In light of these factual discrepancies, it was questionable for the Plaintiff's attorney to bring the Motion to Dismiss. Moreover, pursuant to 11 U.S.C. § 706(c) the request for conversion was wholly inappropriate. It is clear in this circuit that Rule 11, and by incorporation Bankruptcy Rule 9011, is violated when, "[it] is patently clear that a claim has absolutely no chance of success under the existing precedents, and where no reasonable argument can be advanced to extend, modify or reverse the law as it stands . . ." In re Who's Who Worldwide Registry, Inc., 232 B.R. 28 (E.D.N.Y. 1999) (citations omitted). The court might be comfortable, based upon all the papers and its knowledge of the case, deciding whether sanctions are appropriate.

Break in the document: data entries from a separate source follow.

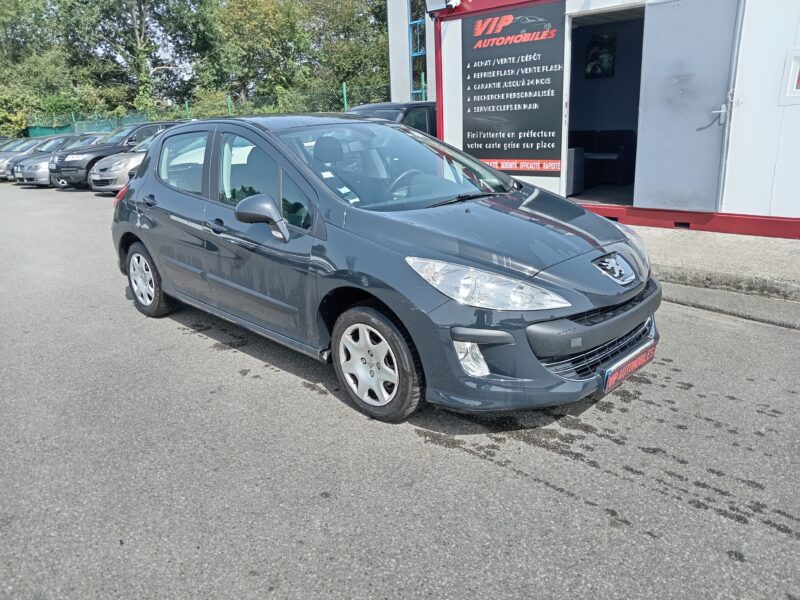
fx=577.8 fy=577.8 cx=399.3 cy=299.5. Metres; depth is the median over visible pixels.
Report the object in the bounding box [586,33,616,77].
picture
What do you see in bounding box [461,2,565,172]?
sign
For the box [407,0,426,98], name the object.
window
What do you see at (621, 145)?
sofa
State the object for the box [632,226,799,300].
pavement
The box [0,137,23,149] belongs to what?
parked car
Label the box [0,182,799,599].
asphalt road
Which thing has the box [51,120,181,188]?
black suv
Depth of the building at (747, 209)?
6.61 m
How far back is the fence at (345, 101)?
20.90 m
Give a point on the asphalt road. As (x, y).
(515, 481)
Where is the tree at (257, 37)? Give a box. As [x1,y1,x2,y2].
[200,0,305,109]
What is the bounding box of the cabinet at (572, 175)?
[566,146,584,194]
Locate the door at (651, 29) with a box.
[634,0,740,209]
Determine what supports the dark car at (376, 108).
on the ground
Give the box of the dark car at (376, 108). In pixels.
[346,101,435,134]
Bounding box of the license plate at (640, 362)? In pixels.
[600,339,657,394]
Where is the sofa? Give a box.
[570,129,636,188]
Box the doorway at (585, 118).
[566,4,646,209]
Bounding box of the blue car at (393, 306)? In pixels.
[107,114,660,423]
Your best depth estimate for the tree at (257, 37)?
31.84 m
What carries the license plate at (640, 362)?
attached to the blue car at (393, 306)
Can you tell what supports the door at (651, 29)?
attached to the building at (747, 209)
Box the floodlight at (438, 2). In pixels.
[424,0,460,13]
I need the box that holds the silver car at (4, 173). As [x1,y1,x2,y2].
[0,137,57,180]
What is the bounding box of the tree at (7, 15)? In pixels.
[0,0,74,134]
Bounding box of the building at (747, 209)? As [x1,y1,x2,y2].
[399,0,799,239]
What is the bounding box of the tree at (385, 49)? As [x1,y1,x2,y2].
[305,0,392,102]
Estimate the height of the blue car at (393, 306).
1.474 m
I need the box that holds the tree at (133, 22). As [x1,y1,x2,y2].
[52,0,212,117]
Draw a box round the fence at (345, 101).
[23,81,393,137]

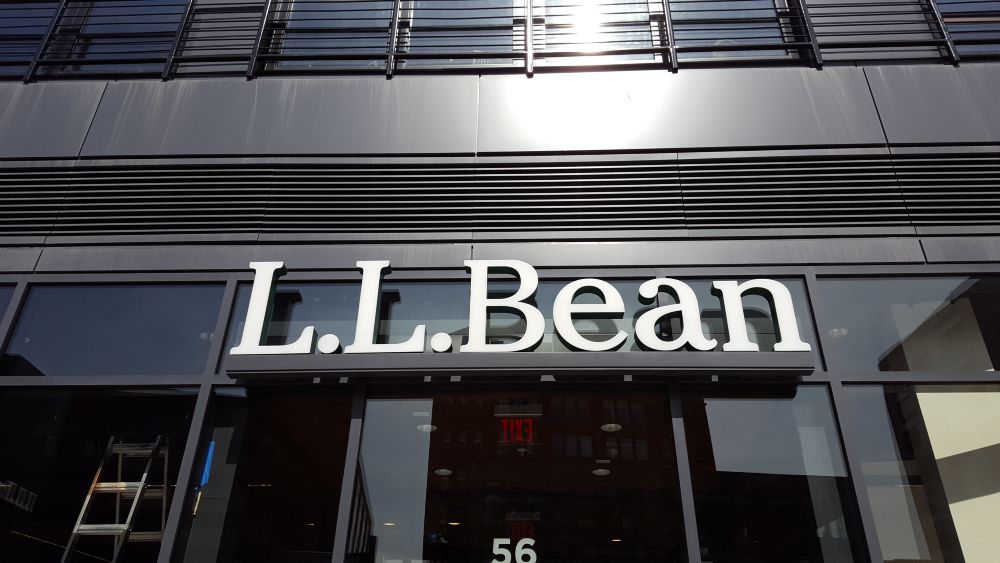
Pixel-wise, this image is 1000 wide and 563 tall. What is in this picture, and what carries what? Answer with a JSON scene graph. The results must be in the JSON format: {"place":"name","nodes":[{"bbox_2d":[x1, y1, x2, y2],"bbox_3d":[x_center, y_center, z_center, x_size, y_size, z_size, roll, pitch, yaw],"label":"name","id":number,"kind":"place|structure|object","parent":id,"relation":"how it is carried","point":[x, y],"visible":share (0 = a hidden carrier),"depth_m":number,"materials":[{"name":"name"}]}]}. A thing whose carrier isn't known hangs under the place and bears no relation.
{"place":"outdoors","nodes":[
{"label":"outdoors","id":0,"kind":"place"},
{"bbox_2d":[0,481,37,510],"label":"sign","id":1,"kind":"object","parent":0,"point":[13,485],"visible":0.95,"depth_m":4.24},
{"bbox_2d":[1,0,998,562],"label":"building","id":2,"kind":"structure","parent":0,"point":[894,138],"depth_m":4.42,"materials":[{"name":"grey metal"}]},
{"bbox_2d":[0,281,19,343],"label":"window","id":3,"kind":"structure","parent":2,"relation":"in","point":[2,290],"depth_m":4.45,"materials":[{"name":"glass"}]},
{"bbox_2d":[0,0,58,80],"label":"window","id":4,"kind":"structure","parent":2,"relation":"in","point":[4,16],"depth_m":5.65,"materials":[{"name":"glass"}]},
{"bbox_2d":[0,386,204,562],"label":"window","id":5,"kind":"structure","parent":2,"relation":"in","point":[35,403],"depth_m":4.16,"materials":[{"name":"clear glass"}]},
{"bbox_2d":[3,282,227,376],"bbox_3d":[-2.235,0.304,4.370,1.391,0.653,0.148,0,-28,2],"label":"window","id":6,"kind":"structure","parent":2,"relation":"in","point":[66,302],"depth_m":4.34,"materials":[{"name":"clear glass"}]},
{"bbox_2d":[60,434,170,562],"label":"stepladder","id":7,"kind":"object","parent":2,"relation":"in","point":[138,494],"visible":0.89,"depth_m":4.68,"materials":[{"name":"metal"}]},
{"bbox_2d":[49,0,184,77],"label":"window","id":8,"kind":"structure","parent":2,"relation":"in","point":[141,27],"depth_m":5.62,"materials":[{"name":"glass"}]},
{"bbox_2d":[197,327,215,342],"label":"ceiling light","id":9,"kind":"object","parent":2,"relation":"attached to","point":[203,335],"visible":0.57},
{"bbox_2d":[174,0,266,77],"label":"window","id":10,"kind":"structure","parent":2,"relation":"in","point":[254,27],"depth_m":5.49,"materials":[{"name":"glass"}]},
{"bbox_2d":[172,385,349,562],"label":"window","id":11,"kind":"structure","parent":2,"relation":"in","point":[330,538],"depth_m":3.95,"materials":[{"name":"clear glass"}]},
{"bbox_2d":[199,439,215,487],"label":"blue tape","id":12,"kind":"object","parent":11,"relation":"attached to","point":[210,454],"visible":0.53,"depth_m":4.07,"materials":[{"name":"blue"}]},
{"bbox_2d":[265,0,395,71],"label":"window","id":13,"kind":"structure","parent":2,"relation":"in","point":[306,22],"depth_m":5.39,"materials":[{"name":"glass"}]},
{"bbox_2d":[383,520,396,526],"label":"ceiling light","id":14,"kind":"object","parent":2,"relation":"in","point":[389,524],"visible":0.75,"depth_m":6.09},
{"bbox_2d":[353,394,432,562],"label":"glass panel","id":15,"kind":"structure","parent":2,"relation":"in","point":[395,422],"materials":[{"name":"clear glass"}]},
{"bbox_2d":[416,423,436,431],"bbox_3d":[-0.518,1.025,5.287,0.154,0.061,0.156,0,-28,2],"label":"ceiling light","id":16,"kind":"object","parent":2,"relation":"in","point":[431,426],"visible":0.58,"depth_m":5.26,"materials":[{"name":"white"}]},
{"bbox_2d":[434,467,452,475],"bbox_3d":[-0.470,1.568,6.196,0.170,0.061,0.173,0,-28,2],"label":"ceiling light","id":17,"kind":"object","parent":2,"relation":"attached to","point":[442,470],"visible":0.7,"depth_m":6.15,"materials":[{"name":"white"}]},
{"bbox_2d":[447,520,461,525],"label":"ceiling light","id":18,"kind":"object","parent":2,"relation":"in","point":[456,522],"visible":0.75,"depth_m":6.51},
{"bbox_2d":[398,0,522,68],"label":"window","id":19,"kind":"structure","parent":2,"relation":"in","point":[474,50],"depth_m":5.35,"materials":[{"name":"glass"}]},
{"bbox_2d":[0,150,998,241],"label":"louver vent","id":20,"kind":"object","parent":2,"relation":"in","point":[881,220],"visible":0.96,"depth_m":4.36,"materials":[{"name":"black metal"}]},
{"bbox_2d":[5,0,999,83],"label":"railing","id":21,"kind":"object","parent":2,"relation":"attached to","point":[396,4],"visible":0.53,"depth_m":5.21,"materials":[{"name":"black metal"}]},
{"bbox_2d":[499,417,535,445],"bbox_3d":[0.109,0.934,4.656,0.241,0.200,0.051,0,-28,2],"label":"exit sign","id":22,"kind":"object","parent":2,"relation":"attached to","point":[505,424],"visible":0.92,"depth_m":4.64,"materials":[{"name":"red plastic"}]},
{"bbox_2d":[229,350,811,379],"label":"ledge","id":23,"kind":"object","parent":2,"relation":"attached to","point":[293,360],"visible":0.96,"depth_m":3.89,"materials":[{"name":"metal"}]},
{"bbox_2d":[235,258,807,356],"bbox_3d":[0.140,0.161,3.970,3.070,0.560,0.184,0,-28,2],"label":"sign lettering","id":24,"kind":"object","parent":23,"relation":"on","point":[525,290],"visible":0.95,"depth_m":3.93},
{"bbox_2d":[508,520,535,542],"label":"exit sign","id":25,"kind":"object","parent":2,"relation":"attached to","point":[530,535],"visible":0.74,"depth_m":5.73,"materials":[{"name":"red"}]},
{"bbox_2d":[361,385,686,562],"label":"glass door","id":26,"kind":"structure","parent":2,"relation":"in","point":[604,478],"depth_m":3.80,"materials":[{"name":"glass"}]},
{"bbox_2d":[491,537,536,562],"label":"number","id":27,"kind":"object","parent":26,"relation":"attached to","point":[518,546],"visible":0.96,"depth_m":3.76,"materials":[{"name":"white"}]},
{"bbox_2d":[533,0,662,65],"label":"window","id":28,"kind":"structure","parent":2,"relation":"in","point":[615,38],"depth_m":5.24,"materials":[{"name":"glass"}]},
{"bbox_2d":[592,468,609,475],"bbox_3d":[0.814,1.533,5.999,0.150,0.053,0.151,0,-28,2],"label":"ceiling light","id":29,"kind":"object","parent":2,"relation":"attached to","point":[599,470],"visible":0.87,"depth_m":5.96,"materials":[{"name":"white"}]},
{"bbox_2d":[600,422,621,431],"bbox_3d":[0.800,1.038,5.389,0.168,0.072,0.171,0,-28,2],"label":"ceiling lamp","id":30,"kind":"object","parent":2,"relation":"attached to","point":[613,426],"visible":0.8,"depth_m":5.37,"materials":[{"name":"white"}]},
{"bbox_2d":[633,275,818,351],"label":"window","id":31,"kind":"structure","parent":2,"relation":"in","point":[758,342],"depth_m":4.17,"materials":[{"name":"clear glass"}]},
{"bbox_2d":[669,0,804,61],"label":"window","id":32,"kind":"structure","parent":2,"relation":"in","point":[688,13],"depth_m":5.27,"materials":[{"name":"glass"}]},
{"bbox_2d":[680,384,863,562],"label":"window","id":33,"kind":"structure","parent":2,"relation":"in","point":[736,403],"depth_m":3.79,"materials":[{"name":"clear glass"}]},
{"bbox_2d":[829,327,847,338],"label":"ceiling light","id":34,"kind":"object","parent":2,"relation":"attached to","point":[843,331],"visible":0.55,"depth_m":4.26,"materials":[{"name":"white"}]},
{"bbox_2d":[806,0,941,63],"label":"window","id":35,"kind":"structure","parent":2,"relation":"in","point":[821,38],"depth_m":5.08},
{"bbox_2d":[816,275,999,375],"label":"window","id":36,"kind":"structure","parent":2,"relation":"in","point":[876,290],"depth_m":4.18,"materials":[{"name":"clear glass"}]},
{"bbox_2d":[844,384,999,562],"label":"window","id":37,"kind":"structure","parent":2,"relation":"in","point":[876,415],"depth_m":3.83,"materials":[{"name":"clear glass"}]},
{"bbox_2d":[935,0,999,59],"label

However, this motion was not addressed at the evidentiary hearing. Therefore, to allow the parties to develop a record and to alleviate any due process concerns, the court will conduct a hearing to determine whether to assess sanctions against the Plaintiff's attorney. A separate show cause will be issued setting a hearing on this matter.
Conclusion
For all these reasons, the court find that the Plaintiff has not met its burden pursuant to 11 U.S.C. § 523(a)(2)(A) or (B), and therefore, the debt is discharged. Moreover, the Defendant's attorney is awarded $1,800 in fees for work done in connection with the final amendment to the complaint. Finally, a date for a hearing on the propriety of 9011 sanctions will be contained in a separate order.